WHAT TO DO
Report each line of the listing that carries the word "times".

= = = = = = =

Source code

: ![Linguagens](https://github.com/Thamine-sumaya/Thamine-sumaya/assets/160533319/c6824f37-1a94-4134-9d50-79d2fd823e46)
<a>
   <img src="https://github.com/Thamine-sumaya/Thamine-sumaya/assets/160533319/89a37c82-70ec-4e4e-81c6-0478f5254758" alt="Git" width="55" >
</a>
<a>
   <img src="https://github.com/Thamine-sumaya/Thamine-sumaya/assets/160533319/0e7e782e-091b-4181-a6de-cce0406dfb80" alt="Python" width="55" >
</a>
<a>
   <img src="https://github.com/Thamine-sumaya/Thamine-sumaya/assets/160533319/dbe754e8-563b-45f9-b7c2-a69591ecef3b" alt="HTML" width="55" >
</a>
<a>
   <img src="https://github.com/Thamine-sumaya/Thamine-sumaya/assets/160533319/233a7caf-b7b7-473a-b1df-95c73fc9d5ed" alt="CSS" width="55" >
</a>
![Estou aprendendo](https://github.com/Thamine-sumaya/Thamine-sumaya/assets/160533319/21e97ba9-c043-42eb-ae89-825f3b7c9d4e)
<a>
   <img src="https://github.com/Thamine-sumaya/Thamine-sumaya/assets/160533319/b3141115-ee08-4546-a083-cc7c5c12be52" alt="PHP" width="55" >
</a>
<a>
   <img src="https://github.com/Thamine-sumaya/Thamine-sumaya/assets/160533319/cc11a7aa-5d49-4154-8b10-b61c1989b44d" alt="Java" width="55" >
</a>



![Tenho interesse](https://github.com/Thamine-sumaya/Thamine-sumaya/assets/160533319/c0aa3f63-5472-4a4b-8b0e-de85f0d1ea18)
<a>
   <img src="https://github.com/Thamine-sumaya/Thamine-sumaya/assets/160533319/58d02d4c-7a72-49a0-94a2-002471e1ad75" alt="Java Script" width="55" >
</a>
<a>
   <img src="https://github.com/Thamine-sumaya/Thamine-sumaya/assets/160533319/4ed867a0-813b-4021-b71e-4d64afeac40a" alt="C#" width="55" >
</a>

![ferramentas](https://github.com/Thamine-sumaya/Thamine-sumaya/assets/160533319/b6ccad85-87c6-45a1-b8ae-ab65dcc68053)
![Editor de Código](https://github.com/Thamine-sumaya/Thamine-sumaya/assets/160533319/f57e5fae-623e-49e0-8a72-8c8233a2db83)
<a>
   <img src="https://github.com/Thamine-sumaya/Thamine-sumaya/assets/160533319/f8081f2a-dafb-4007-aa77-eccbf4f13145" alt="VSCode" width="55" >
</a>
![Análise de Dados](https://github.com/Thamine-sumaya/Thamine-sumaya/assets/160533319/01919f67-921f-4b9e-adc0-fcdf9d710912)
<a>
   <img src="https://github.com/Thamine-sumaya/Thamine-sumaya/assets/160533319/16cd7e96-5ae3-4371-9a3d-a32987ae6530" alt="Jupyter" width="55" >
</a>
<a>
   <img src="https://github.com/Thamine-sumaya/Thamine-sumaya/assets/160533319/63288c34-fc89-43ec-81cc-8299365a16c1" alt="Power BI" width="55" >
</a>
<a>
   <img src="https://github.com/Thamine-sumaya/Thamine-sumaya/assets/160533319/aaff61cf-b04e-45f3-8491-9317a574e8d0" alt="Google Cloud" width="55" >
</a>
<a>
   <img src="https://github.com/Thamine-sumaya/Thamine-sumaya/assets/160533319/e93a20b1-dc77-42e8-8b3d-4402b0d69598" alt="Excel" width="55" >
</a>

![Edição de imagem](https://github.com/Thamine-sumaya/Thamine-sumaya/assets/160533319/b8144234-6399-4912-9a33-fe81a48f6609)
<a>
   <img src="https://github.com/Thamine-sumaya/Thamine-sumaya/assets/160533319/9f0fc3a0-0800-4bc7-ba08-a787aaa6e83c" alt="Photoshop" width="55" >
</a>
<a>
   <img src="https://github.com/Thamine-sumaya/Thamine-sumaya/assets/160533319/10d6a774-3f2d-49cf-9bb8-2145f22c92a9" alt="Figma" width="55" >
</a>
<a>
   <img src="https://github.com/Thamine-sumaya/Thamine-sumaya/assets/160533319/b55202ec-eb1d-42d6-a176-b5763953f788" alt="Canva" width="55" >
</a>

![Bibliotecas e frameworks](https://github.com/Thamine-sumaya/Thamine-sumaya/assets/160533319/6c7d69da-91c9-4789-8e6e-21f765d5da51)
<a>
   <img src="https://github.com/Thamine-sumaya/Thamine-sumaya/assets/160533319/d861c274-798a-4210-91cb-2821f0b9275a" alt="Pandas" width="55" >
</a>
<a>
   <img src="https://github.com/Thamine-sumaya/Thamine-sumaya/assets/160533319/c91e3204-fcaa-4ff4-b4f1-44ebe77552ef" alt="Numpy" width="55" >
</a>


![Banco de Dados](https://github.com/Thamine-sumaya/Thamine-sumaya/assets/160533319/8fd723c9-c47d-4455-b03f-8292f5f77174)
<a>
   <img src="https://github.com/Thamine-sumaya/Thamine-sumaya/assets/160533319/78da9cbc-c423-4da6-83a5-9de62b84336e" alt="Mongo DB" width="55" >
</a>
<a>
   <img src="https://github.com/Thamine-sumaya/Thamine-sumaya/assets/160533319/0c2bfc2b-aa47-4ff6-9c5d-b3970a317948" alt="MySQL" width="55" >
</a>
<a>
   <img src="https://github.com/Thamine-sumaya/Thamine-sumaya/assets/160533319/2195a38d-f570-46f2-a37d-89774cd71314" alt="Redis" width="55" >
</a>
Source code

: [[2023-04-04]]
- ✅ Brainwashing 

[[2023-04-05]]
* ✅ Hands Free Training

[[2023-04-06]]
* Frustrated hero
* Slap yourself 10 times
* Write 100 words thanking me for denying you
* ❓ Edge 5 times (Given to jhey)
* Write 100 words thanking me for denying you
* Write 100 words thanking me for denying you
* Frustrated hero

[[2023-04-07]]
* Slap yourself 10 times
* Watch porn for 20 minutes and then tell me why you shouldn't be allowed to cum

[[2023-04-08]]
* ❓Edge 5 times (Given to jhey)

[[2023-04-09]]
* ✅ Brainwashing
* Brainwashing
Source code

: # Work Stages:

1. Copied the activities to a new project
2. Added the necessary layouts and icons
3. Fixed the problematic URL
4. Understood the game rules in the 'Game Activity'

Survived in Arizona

= = = = = = =

WRITTEN ANSWER
* Slap yourself 10 times
* ❓ Edge 5 times (Given to jhey)
* Slap yourself 10 times
* ❓Edge 5 times (Given to jhey)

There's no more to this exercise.